Bahrain Victorious

Fred Wright to z pewnością jedno z objawień sezonu 2022. 23-letni Brytyjczyk zachwycał swoją jazdą m.in. podczas La Vuelta ciclista a España czy Tour de France, ale jak sam kolarz Bahrain-Victorious przyznaje – najlepsze jeszcze przed nim.

Pierwsze kroki w zawodowym peletonie Fred Wright postawił w sierpniu 2019 roku, kiedy został stażystą CCC Team. Polska ekipa niestety nie zdołała utrzymać w składzie utalentowanego Brytyjczyka, a ten trafił od początku 2020 roku do drużyny znanej dziś jako Bahrain – Victorious. Tam zaliczał stopniowy progres, by wreszcie w sezonie 2022 pojechać w genialnym stylu najpierw Tour de France, a następnie La Vuelta ciclista a España. Teraz Fred czyści głowę przed sezonem i pozwala sobie na troszkę luzu.

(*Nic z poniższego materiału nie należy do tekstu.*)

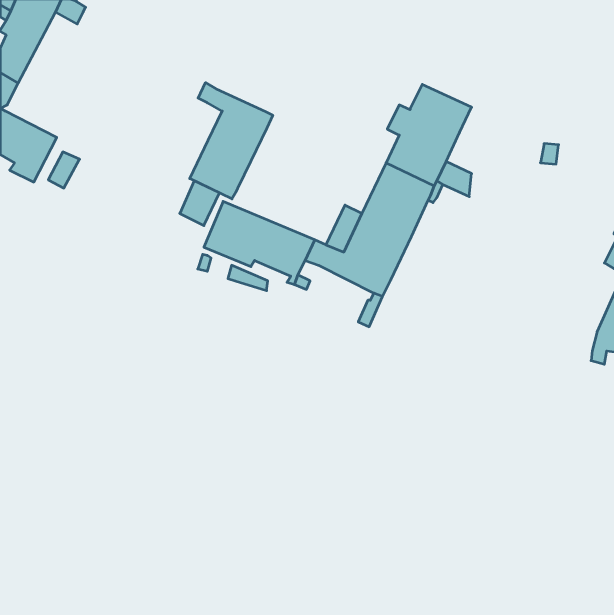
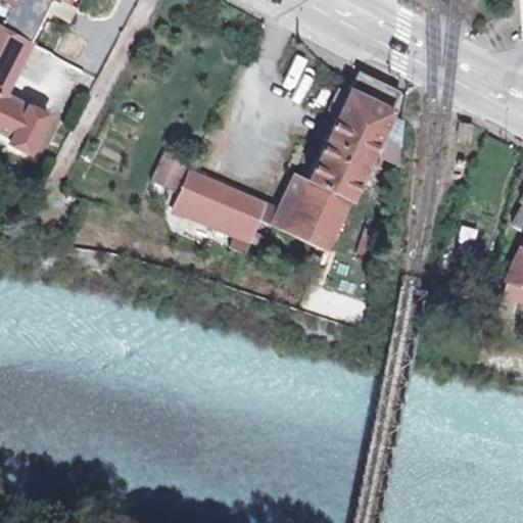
building: [190,83,273,199] -> none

Lubię dochodzić do punktu, w którym czuję się tak leniwy i zły na siebie, że chcę znowu jeździć na rowerze. Długość mojej przerwy od treningów zmienia się co roku. Czasami są to trzy tygodnie, czasami sześć. W tym roku wróciłem po czterech tygodniach. Przez ten czas zjadłem mnóstwo śmieciowego jedzenia i nabrałem nawyku picia. Powiedzmy, że przez te cztery tygodnie cieszyłem się życiem. Nie można być cały czas 100% sportowcem. Trzeba być profesjonalnym, ale i znaleźć równowagę. Nie ma sensu by cały czas w się kontrolować. Musisz być albo w trybie sezonowym, albo odpoczywać. Czuję, że na zimę muszę całkowicie odpuścić kolarstwo, aby na nowo przygotować się z pełnym zaangażowaniem do klasyków na wiosnę

— ciekawie zdradza Fred Wright w rozmowie dla VeloNews.

Teraz Brytyjczyk powrócił do treningów. Póki co są one spokojne, ale zawodnik nie musi się też mocno stresować swoją przyszłością i może pracować w swoim rytmie – ma kontrakt ważny do końca 2025 roku w Bahrain – Victorious.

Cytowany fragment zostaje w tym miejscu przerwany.